_DIRECTIONS FOR THIS TASK_.
Copies of all lines containing the string "property" are needed from the data below.

◇ ◇ ◇

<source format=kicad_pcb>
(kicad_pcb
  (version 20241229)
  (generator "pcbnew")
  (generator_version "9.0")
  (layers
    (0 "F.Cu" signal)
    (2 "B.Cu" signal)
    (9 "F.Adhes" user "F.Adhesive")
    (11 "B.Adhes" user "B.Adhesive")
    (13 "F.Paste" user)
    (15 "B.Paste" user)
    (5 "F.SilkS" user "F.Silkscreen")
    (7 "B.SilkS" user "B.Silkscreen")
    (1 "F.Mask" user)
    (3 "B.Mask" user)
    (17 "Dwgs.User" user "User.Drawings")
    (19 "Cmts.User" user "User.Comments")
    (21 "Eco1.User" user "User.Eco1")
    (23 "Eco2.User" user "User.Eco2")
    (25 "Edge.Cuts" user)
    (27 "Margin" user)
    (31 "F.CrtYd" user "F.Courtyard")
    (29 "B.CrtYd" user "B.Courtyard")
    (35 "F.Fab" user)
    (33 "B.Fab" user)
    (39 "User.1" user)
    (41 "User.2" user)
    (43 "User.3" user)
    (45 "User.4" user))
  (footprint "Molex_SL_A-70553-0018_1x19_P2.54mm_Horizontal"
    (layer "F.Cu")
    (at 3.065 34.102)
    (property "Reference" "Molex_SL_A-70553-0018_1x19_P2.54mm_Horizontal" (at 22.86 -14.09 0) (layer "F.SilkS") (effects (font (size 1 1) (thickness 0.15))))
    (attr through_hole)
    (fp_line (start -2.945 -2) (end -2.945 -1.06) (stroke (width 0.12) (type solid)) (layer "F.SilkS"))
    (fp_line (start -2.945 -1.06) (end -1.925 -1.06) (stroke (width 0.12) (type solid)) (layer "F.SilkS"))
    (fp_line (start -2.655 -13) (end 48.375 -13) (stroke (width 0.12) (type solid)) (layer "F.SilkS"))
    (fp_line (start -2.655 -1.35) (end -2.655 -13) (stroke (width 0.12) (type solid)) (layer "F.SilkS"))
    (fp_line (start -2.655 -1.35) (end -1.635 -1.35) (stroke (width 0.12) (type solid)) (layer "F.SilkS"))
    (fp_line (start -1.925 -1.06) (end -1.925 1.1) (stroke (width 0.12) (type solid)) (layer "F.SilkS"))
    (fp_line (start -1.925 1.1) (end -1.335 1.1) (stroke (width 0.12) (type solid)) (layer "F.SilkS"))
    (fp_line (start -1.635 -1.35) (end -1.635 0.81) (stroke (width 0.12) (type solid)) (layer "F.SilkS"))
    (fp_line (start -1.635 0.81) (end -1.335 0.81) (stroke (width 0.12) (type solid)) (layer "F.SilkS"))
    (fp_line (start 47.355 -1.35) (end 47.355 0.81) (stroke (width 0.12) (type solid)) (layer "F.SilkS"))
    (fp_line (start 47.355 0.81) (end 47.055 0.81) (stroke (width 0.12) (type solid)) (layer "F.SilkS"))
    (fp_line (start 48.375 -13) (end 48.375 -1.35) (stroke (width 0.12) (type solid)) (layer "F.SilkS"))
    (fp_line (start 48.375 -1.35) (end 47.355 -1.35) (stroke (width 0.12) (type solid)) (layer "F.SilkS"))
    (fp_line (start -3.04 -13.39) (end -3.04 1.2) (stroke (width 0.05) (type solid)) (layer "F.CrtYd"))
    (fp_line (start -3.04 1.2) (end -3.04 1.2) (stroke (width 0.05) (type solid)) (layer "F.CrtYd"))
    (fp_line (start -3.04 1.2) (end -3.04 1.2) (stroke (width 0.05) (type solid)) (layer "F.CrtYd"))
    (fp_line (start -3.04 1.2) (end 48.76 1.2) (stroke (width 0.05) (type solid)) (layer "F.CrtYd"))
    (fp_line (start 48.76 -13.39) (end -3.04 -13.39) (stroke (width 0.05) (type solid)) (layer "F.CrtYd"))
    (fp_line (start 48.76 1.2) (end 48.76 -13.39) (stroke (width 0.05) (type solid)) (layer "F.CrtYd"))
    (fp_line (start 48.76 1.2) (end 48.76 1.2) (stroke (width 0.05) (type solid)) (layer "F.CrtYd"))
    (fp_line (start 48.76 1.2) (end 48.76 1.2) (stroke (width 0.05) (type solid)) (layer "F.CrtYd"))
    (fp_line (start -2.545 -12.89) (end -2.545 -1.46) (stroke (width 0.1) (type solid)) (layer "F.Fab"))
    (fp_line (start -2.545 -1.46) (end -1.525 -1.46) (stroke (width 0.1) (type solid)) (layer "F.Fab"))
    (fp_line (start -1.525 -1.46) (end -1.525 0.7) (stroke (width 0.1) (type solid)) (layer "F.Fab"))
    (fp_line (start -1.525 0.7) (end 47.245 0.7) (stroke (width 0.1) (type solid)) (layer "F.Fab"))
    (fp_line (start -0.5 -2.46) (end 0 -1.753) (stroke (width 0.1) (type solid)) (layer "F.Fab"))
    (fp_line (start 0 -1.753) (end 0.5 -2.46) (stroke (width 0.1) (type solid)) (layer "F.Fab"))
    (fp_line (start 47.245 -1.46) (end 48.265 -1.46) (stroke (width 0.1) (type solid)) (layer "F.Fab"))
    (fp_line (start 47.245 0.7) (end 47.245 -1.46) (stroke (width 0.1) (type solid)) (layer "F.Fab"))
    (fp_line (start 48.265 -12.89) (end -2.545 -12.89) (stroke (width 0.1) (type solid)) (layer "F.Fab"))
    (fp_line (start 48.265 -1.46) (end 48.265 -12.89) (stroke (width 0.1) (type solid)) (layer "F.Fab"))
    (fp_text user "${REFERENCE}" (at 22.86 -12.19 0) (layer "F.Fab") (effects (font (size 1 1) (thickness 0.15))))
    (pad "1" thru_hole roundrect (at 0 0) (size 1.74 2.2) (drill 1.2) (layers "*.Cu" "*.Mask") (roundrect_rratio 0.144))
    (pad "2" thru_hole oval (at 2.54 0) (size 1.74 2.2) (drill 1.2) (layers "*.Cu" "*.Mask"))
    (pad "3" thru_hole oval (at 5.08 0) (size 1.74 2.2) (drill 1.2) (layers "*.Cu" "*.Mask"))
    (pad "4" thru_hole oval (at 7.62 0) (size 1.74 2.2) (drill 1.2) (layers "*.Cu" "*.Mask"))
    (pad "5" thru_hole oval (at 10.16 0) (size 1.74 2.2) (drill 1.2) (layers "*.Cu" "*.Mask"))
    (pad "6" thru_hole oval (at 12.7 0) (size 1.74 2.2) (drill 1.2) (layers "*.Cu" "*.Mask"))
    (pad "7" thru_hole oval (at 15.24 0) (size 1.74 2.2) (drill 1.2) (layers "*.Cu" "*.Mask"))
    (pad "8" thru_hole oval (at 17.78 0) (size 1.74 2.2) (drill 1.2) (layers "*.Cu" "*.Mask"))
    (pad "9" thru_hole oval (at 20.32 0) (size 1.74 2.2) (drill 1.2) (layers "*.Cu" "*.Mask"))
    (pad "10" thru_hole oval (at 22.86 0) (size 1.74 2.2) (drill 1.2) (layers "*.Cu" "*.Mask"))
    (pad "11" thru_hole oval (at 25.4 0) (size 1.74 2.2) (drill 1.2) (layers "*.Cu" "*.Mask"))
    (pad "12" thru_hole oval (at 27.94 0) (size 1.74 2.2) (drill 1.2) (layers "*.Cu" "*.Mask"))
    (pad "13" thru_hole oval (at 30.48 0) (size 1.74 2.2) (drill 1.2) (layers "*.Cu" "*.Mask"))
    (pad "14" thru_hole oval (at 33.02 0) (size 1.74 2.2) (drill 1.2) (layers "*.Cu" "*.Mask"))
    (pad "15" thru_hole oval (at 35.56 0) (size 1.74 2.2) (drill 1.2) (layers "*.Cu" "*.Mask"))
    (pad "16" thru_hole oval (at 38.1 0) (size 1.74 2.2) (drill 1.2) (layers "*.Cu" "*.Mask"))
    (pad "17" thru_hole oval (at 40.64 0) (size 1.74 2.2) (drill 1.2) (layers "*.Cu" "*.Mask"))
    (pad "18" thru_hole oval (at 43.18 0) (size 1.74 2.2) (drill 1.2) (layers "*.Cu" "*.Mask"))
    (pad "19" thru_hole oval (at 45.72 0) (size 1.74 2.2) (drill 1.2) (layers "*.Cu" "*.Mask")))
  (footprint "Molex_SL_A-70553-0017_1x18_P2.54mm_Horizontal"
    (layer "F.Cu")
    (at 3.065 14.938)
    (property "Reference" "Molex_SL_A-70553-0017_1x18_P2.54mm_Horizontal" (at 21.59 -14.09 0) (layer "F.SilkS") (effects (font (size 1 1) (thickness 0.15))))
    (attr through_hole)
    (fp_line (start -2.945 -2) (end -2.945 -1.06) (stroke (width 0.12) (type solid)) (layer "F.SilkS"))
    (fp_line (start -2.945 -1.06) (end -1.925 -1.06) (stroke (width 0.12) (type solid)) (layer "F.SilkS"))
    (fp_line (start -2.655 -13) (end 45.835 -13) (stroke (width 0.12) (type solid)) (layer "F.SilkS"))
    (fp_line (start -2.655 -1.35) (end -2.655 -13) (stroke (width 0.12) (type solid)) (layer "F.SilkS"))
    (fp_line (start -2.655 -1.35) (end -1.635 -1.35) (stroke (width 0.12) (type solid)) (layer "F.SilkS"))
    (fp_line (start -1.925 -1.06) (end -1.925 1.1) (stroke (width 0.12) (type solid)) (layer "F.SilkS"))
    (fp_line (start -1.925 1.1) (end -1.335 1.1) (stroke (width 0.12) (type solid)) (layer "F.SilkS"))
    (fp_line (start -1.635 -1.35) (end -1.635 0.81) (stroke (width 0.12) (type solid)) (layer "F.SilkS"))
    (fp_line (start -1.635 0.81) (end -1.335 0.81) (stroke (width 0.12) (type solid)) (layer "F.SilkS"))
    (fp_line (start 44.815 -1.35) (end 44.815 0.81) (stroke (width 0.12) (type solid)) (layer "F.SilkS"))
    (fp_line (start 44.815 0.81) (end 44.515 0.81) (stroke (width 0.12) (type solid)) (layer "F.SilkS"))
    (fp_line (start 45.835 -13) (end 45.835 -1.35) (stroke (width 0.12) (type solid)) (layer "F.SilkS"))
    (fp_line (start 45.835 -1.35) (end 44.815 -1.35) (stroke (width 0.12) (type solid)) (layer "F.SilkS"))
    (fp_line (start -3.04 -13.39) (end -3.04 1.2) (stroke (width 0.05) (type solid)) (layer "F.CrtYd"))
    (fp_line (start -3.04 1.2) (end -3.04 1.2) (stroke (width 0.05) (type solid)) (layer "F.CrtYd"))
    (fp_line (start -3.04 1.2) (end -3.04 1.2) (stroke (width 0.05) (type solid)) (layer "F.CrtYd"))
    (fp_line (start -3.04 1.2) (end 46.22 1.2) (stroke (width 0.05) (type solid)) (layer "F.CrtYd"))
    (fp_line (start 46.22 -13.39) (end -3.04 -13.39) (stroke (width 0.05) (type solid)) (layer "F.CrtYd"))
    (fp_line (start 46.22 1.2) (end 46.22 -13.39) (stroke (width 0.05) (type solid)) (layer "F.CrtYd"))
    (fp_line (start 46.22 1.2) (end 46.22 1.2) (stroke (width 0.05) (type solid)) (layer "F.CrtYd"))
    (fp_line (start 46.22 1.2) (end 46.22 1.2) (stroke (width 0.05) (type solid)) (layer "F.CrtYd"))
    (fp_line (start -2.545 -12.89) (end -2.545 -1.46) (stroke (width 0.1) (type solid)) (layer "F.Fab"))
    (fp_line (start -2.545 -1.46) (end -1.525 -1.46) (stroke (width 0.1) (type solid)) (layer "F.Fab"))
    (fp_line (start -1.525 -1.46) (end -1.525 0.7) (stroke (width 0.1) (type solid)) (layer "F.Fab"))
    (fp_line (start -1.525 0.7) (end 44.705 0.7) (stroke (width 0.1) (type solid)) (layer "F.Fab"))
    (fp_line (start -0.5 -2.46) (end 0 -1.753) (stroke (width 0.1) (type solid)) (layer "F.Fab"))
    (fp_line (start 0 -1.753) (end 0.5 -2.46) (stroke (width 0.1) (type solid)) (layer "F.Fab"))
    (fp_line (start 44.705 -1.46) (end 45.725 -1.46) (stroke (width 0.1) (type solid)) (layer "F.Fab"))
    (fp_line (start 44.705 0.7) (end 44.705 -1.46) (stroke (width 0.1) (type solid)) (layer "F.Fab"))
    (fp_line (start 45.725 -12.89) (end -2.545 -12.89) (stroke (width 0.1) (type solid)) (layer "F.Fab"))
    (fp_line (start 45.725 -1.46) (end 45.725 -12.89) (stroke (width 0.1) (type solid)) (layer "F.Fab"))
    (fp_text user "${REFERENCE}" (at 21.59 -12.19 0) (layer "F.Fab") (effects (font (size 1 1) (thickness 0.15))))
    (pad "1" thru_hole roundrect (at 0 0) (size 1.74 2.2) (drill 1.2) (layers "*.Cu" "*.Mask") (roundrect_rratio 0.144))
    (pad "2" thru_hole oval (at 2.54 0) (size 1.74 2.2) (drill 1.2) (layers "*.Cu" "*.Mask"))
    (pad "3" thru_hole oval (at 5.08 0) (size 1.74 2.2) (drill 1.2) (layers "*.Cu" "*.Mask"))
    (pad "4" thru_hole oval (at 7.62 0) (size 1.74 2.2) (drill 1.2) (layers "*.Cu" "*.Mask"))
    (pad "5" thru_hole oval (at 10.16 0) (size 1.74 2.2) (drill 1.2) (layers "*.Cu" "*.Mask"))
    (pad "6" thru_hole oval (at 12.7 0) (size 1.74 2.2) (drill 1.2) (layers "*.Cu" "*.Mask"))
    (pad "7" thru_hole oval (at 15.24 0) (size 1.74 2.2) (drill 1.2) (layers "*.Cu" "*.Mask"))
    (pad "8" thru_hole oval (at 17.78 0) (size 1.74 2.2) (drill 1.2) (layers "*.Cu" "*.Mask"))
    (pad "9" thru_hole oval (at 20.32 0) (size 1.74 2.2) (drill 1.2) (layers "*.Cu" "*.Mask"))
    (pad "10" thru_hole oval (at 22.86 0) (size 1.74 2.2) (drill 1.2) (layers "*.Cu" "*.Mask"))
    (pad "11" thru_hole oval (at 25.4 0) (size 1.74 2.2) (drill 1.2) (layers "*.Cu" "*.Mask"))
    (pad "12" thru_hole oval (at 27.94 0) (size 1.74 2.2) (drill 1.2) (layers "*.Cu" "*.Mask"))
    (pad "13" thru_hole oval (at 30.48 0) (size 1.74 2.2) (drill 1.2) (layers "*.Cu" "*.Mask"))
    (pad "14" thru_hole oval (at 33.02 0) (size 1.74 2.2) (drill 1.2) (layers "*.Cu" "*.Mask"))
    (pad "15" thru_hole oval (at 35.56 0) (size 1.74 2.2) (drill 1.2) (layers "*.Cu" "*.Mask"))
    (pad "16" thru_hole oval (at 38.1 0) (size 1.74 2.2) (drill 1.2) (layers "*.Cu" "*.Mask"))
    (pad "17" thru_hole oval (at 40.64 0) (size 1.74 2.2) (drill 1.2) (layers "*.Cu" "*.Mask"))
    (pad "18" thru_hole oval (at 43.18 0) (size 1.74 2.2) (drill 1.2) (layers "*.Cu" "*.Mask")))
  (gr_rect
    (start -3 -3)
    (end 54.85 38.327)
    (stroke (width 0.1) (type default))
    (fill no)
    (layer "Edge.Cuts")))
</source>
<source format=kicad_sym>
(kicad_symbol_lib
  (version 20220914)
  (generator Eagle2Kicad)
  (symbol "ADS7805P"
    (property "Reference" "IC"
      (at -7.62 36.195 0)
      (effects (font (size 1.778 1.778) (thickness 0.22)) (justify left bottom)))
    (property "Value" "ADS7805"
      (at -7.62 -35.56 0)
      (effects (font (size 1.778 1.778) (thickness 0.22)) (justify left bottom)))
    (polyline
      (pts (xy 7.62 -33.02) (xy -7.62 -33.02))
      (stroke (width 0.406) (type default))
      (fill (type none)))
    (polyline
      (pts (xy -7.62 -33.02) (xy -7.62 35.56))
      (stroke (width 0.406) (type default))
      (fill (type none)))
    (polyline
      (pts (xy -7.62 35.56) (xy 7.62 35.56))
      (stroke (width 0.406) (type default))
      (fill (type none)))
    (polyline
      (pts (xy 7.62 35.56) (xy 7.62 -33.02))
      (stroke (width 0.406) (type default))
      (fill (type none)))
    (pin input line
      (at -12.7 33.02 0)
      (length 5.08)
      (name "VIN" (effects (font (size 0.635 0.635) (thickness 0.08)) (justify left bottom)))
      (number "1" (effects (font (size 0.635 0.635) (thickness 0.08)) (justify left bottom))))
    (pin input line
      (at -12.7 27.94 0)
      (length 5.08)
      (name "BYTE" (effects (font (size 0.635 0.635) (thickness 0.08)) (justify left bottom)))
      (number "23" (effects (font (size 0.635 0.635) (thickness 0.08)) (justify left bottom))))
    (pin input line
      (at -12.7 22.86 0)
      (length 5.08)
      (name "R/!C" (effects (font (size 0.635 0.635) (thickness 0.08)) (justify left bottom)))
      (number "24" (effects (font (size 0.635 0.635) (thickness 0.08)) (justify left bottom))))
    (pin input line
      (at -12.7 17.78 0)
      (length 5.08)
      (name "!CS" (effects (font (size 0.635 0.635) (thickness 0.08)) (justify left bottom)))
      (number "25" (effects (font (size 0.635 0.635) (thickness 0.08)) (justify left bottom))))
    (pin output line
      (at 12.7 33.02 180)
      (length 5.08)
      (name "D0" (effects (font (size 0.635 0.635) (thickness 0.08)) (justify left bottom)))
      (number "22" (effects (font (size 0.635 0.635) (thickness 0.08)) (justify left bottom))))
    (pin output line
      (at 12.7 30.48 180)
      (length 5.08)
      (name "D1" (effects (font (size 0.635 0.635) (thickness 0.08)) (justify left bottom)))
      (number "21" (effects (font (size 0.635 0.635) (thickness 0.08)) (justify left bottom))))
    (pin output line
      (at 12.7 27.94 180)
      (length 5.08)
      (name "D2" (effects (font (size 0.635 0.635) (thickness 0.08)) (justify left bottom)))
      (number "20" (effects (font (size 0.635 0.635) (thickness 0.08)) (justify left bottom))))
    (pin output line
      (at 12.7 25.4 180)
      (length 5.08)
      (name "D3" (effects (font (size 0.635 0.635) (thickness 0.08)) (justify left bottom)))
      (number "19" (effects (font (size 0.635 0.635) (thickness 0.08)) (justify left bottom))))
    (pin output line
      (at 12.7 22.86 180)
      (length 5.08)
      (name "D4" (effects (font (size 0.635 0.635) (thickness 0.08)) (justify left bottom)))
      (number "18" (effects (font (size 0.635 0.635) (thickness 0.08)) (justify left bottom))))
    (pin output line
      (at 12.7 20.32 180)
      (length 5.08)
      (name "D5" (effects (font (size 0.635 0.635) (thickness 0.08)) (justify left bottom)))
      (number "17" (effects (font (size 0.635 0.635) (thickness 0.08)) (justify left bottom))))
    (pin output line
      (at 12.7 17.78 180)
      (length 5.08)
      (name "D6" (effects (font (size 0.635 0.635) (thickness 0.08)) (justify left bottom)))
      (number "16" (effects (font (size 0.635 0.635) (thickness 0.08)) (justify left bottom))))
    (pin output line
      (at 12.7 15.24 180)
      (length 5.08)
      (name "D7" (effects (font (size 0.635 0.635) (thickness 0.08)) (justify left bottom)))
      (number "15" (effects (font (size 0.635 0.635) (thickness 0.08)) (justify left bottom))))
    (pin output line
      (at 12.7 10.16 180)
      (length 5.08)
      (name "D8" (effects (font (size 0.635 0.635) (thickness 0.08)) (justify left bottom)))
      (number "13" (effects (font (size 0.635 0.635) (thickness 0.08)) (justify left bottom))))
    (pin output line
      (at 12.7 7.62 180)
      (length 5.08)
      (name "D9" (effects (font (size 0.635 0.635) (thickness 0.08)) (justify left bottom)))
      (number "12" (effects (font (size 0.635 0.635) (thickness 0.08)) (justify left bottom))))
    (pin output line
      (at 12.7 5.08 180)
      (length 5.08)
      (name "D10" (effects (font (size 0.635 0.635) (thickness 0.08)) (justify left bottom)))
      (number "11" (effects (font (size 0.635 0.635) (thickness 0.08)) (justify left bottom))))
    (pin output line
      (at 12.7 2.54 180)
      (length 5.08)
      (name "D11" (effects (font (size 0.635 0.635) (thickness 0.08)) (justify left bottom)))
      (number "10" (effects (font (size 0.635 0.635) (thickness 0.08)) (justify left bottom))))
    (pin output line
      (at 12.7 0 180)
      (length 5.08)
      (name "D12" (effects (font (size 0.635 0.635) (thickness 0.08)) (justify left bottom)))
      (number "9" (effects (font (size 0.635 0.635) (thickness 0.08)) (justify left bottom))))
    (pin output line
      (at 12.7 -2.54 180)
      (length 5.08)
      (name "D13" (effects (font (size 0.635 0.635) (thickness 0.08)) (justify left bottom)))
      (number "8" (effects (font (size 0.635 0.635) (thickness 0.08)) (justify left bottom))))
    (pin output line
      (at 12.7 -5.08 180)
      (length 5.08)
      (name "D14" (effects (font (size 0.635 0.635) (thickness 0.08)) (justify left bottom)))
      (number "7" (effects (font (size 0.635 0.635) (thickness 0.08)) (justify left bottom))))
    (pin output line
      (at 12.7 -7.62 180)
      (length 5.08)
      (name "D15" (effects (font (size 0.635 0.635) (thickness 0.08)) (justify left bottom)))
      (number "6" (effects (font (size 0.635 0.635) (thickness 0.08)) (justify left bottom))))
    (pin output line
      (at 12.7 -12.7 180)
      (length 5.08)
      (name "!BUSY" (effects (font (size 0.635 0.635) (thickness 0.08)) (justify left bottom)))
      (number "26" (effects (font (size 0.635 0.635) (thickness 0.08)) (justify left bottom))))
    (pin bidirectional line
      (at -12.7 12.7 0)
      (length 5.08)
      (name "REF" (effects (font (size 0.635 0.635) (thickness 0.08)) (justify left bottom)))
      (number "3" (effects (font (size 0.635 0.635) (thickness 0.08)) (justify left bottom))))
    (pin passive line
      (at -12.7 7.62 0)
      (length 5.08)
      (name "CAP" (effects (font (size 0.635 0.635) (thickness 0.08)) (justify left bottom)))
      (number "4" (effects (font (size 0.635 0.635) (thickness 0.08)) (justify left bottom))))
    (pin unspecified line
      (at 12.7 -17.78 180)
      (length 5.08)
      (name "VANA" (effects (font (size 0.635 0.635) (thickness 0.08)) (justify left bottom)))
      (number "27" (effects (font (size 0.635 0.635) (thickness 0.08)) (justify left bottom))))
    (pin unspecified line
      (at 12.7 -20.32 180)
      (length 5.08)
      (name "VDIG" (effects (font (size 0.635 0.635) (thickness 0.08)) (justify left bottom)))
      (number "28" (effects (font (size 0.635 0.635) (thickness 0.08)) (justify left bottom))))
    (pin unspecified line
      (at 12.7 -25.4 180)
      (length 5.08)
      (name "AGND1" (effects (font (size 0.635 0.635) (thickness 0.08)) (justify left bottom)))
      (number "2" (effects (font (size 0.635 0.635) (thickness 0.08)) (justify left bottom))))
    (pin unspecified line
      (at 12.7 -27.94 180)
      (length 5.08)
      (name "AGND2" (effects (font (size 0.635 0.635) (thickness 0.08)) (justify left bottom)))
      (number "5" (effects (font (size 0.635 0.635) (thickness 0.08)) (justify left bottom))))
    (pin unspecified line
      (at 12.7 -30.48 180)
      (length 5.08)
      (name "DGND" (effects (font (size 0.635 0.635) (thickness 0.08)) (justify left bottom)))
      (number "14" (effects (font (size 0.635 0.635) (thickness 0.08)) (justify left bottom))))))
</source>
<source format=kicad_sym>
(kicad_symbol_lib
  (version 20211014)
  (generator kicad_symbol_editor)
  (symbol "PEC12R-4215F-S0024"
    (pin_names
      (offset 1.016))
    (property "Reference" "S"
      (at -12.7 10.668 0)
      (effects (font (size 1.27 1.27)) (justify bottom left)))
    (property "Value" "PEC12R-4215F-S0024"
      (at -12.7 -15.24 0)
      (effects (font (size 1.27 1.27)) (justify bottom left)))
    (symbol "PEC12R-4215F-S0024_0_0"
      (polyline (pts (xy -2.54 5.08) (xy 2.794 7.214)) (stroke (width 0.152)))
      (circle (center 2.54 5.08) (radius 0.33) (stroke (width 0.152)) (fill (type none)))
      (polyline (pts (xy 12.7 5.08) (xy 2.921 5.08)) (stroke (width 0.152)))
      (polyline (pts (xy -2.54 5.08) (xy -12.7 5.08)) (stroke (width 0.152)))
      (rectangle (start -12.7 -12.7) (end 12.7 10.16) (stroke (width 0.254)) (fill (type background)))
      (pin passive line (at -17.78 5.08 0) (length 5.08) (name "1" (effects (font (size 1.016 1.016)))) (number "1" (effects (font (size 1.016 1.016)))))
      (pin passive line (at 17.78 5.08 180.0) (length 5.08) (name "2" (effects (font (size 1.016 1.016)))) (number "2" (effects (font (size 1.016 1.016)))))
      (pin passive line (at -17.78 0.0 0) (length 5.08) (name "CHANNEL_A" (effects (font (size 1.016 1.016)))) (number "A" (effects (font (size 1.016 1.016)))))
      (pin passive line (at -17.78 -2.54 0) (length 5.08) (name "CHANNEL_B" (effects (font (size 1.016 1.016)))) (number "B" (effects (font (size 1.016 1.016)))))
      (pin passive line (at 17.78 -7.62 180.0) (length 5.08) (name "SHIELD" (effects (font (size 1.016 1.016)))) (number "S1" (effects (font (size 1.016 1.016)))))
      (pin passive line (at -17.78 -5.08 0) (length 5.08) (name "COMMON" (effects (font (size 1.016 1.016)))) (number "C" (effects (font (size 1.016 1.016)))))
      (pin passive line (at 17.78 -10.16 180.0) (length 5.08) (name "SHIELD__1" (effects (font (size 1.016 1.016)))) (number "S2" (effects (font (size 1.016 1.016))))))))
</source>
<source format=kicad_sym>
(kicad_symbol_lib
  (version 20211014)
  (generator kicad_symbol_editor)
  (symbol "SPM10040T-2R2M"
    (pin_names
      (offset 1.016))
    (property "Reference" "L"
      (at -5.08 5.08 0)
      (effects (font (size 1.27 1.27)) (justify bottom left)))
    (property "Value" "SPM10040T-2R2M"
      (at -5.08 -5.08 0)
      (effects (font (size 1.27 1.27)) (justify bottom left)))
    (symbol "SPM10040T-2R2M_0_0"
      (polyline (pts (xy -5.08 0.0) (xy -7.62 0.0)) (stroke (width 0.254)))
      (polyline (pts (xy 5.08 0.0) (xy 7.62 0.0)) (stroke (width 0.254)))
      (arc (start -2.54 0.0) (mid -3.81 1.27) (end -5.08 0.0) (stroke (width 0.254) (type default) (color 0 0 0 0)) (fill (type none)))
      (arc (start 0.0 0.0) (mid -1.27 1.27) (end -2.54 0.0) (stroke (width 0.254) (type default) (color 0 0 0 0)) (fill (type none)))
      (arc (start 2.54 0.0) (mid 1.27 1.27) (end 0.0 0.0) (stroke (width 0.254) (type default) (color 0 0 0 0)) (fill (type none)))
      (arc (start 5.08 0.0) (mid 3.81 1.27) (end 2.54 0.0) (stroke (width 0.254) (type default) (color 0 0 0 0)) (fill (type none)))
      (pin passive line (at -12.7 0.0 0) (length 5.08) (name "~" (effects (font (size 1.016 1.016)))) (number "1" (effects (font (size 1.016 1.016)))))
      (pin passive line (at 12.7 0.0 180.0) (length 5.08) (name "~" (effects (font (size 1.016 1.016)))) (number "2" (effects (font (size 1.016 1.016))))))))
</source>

◇ ◇ ◇

_EXERCISE ANSWER_.
    (property "Reference" "Molex_SL_A-70553-0018_1x19_P2.54mm_Horizontal" (at 22.86 -14.09 0) (layer "F.SilkS") (effects (font (size 1 1) (thickness 0.15))))
    (property "Reference" "Molex_SL_A-70553-0017_1x18_P2.54mm_Horizontal" (at 21.59 -14.09 0) (layer "F.SilkS") (effects (font (size 1 1) (thickness 0.15))))
    (property "Reference" "IC"
    (property "Value" "ADS7805"
    (property "Reference" "S"
    (property "Value" "PEC12R-4215F-S0024"
    (property "Reference" "L"
    (property "Value" "SPM10040T-2R2M"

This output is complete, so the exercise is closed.